ASBURY PARK, N.J. (CBSNewYork) -- New Jersey Gov. Chris Christie responded harshly Monday to bombshell comments about rape made by a Missouri Senate candidate.
Six-term congressman Todd Akin continued to come under fire Monday from fellow Republicans and Democrats due to his response to a question about abortion in cases when women become pregnant as a result of rape.
"If it's a legitimate rape, the female body has ways to try and shut that whole thing down," Akin said during a Sunday morning television interview in St. Louis.
Gov. Christie was asked about those remarks at a press conference in Asbury Park. He responded by calling Akin's response "reprehensible."
"It's [an] absolutely asinine, ridiculous statement by the congressman," Christie said. "He should be ashamed of himself to be talking about it in that way. It's stunning to me that somebody who's offering themselves for high office like that would have those kind of thoughts and use that kind of language."
While pressure is mounting from across the country for Akin to leave his Senate race against incumbent Democrat Claire McCaskill, he is vowing to press on after stating he "misspoke" in the interview.
But he shouldn't count on Gov. Christie to campaign for him.
"I'm not going out there and working for him. I can guarantee you that -- not after those comments," Christie said.
However, in terms of Akin dropping out of the race, Christie did not take a stance, saying that "Every candidate has to make their own decision on that."
"That's his call to make," Christie said.
Two Republican senators, including Massachusetts' Scott Brown, called on Akin to resign his Senate nomination.
Reports also surfaced that the National Republican Senatorial Campaign Committee has withdrawn $5 million in advertising money.

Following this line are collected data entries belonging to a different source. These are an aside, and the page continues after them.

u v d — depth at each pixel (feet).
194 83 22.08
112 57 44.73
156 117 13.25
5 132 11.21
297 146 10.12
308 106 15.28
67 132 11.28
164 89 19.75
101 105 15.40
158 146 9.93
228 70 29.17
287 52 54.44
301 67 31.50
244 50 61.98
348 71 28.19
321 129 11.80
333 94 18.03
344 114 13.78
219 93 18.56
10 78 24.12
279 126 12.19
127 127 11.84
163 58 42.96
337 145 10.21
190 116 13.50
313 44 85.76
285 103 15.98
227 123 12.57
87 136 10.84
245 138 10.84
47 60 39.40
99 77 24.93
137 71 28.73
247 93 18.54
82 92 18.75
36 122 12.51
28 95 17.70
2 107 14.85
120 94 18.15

The Romney campaign stopped short of calling for Akin to drop out, but responded with the following statement:
"Governor Romney and Congressman Ryan disagree with Mr. Akin's statement, and a Romney-Ryan administration would not oppose abortion in instances of rape," the statement read.
Meanwhile, Akin's suggestion that the bodies of women who are raped by force will generally reject a pregnancy was called "offensive" by President Barack Obama.
"Rape is rape and the idea that we should be parsing and qualifying and slicing what types of rape we are talking about doesn't make sense to the American people and certainly doesn't make sense to me," Obama said.
Christie said he was "happy" to add his voice to the public fileting of the congressman from "across our party and across the country."
"I'm happy to add my voice to that denouncement of his words and his thoughts -- because they're both equally bad," Christie said.